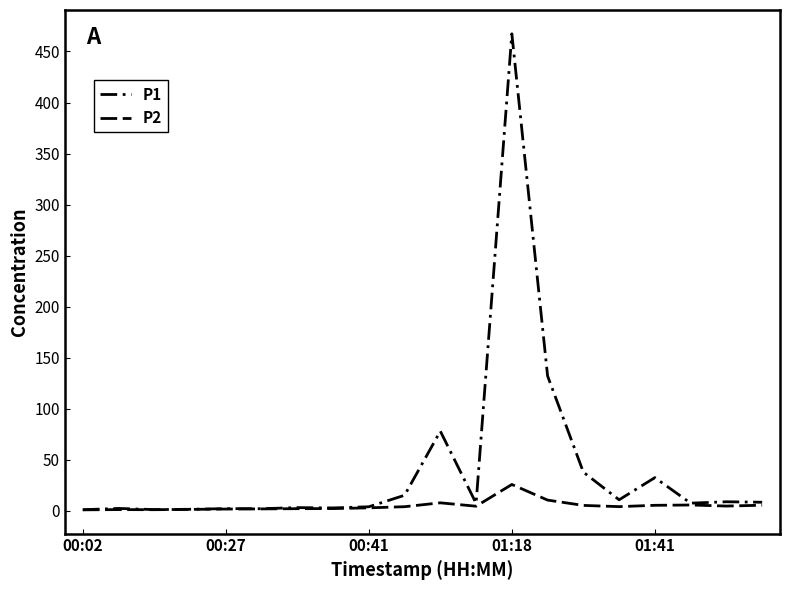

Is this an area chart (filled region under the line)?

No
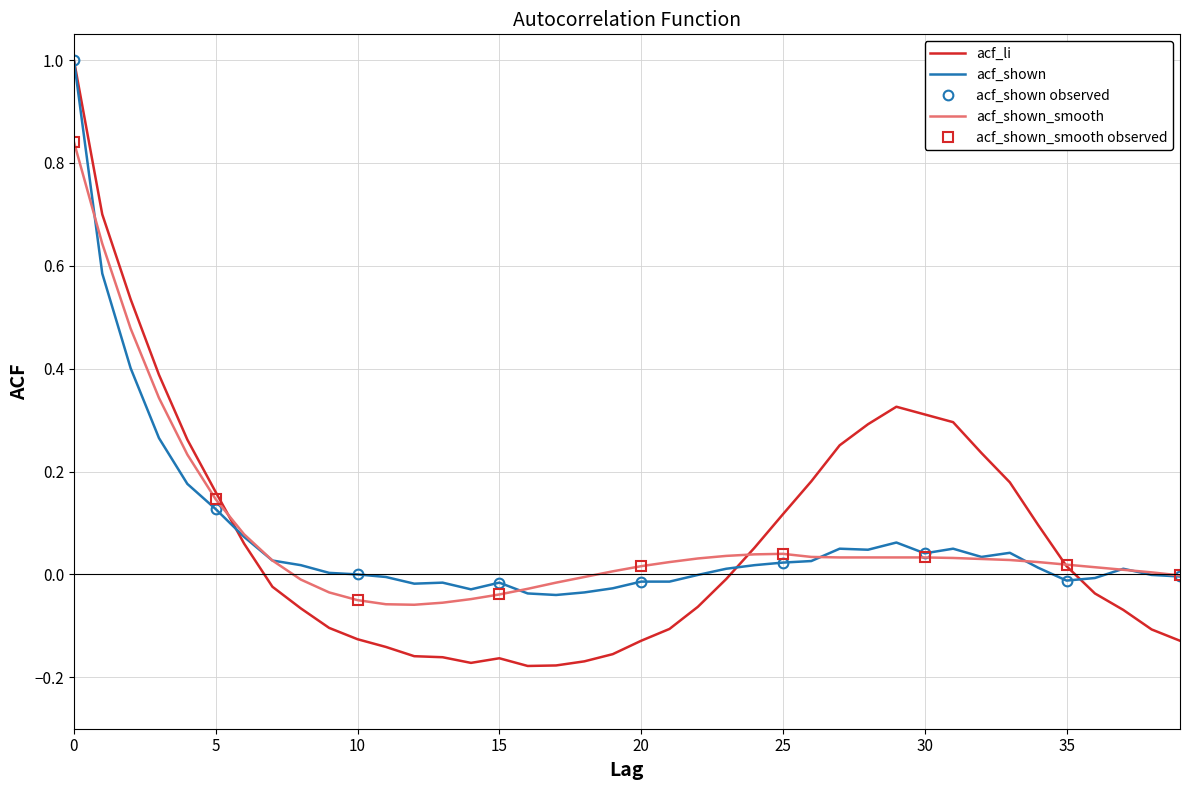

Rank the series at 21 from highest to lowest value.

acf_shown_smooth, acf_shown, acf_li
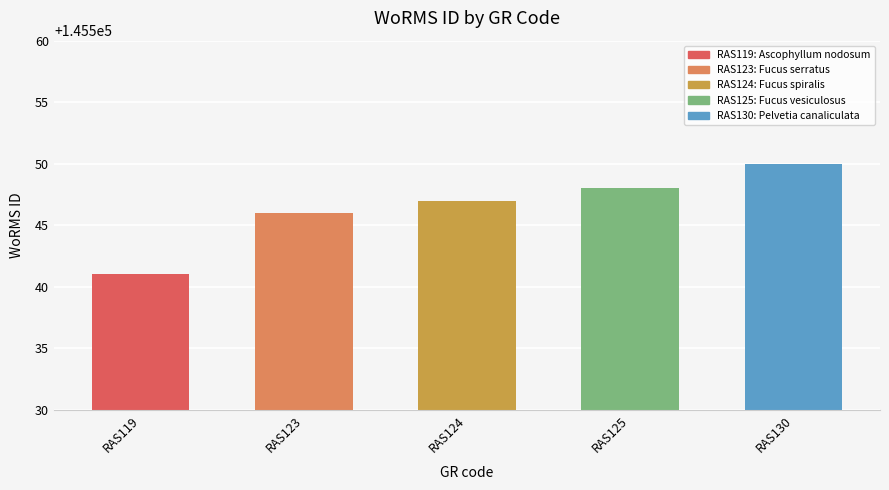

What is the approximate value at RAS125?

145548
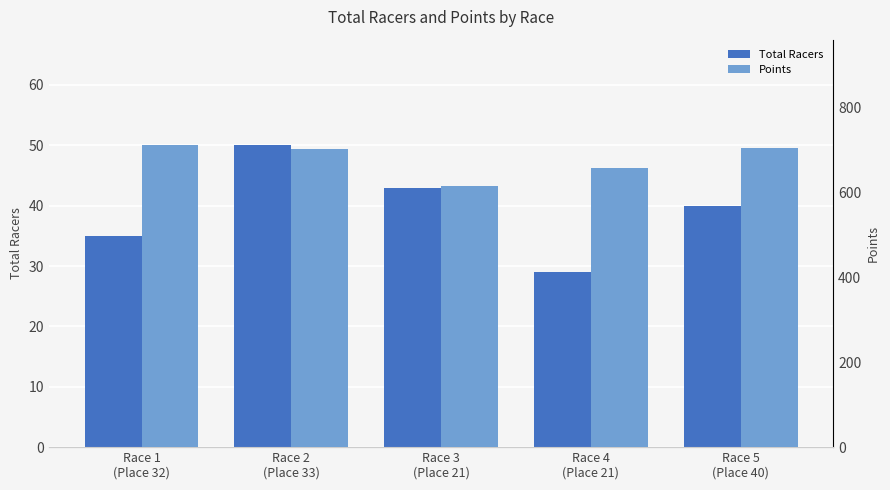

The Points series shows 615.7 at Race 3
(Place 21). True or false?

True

____________

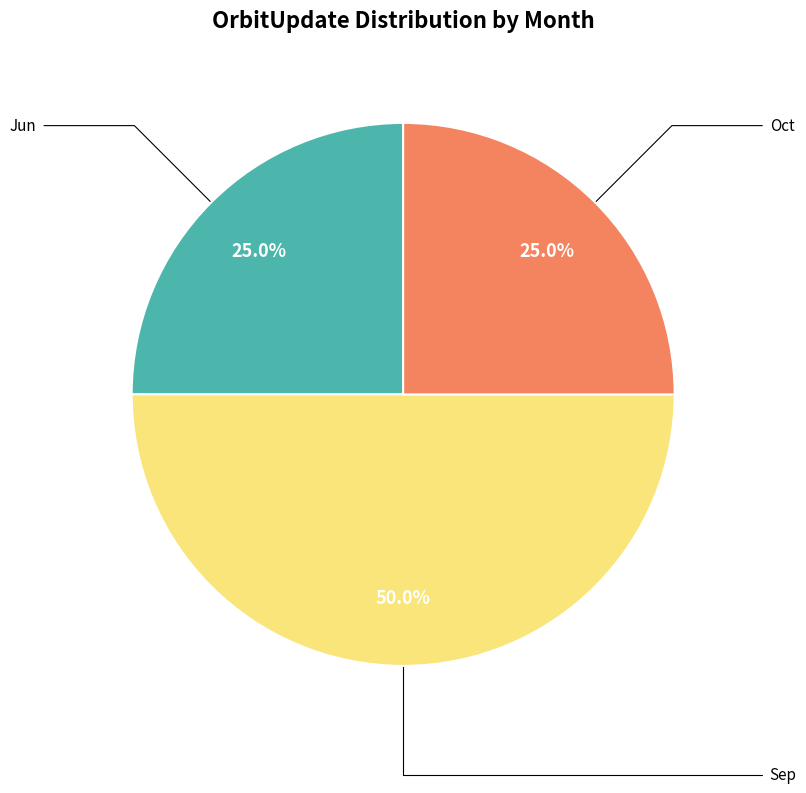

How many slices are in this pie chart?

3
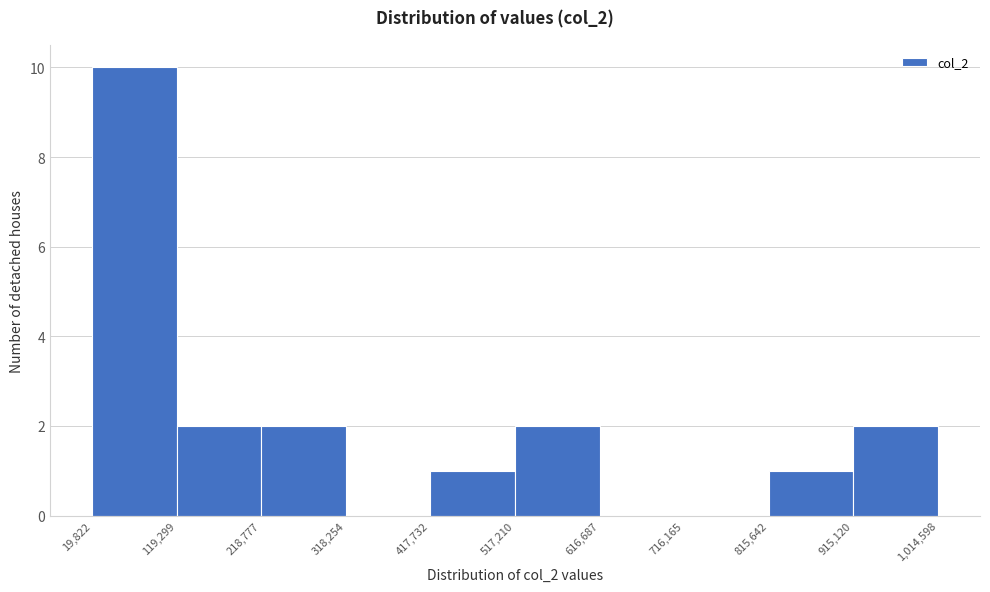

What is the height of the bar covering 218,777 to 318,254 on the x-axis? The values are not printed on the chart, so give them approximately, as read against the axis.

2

____________

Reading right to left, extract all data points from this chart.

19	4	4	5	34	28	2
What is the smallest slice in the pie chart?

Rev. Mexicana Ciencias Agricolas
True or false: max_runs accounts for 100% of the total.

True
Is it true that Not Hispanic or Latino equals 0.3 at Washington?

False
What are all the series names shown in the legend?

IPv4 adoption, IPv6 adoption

____________

What to produce -
Retype everything from the line containing "Is this an area" down to the line containing "(Place 21). True or false?", including both of those lines, and omit the pictures from your answer.

Solved problem -
Is this an area chart (filled region under the line)?

No

Rank the series at 21 from highest to lowest value.

acf_shown_smooth, acf_shown, acf_li

What is the approximate value at RAS125?

145548

The Points series shows 615.7 at Race 3
(Place 21). True or false?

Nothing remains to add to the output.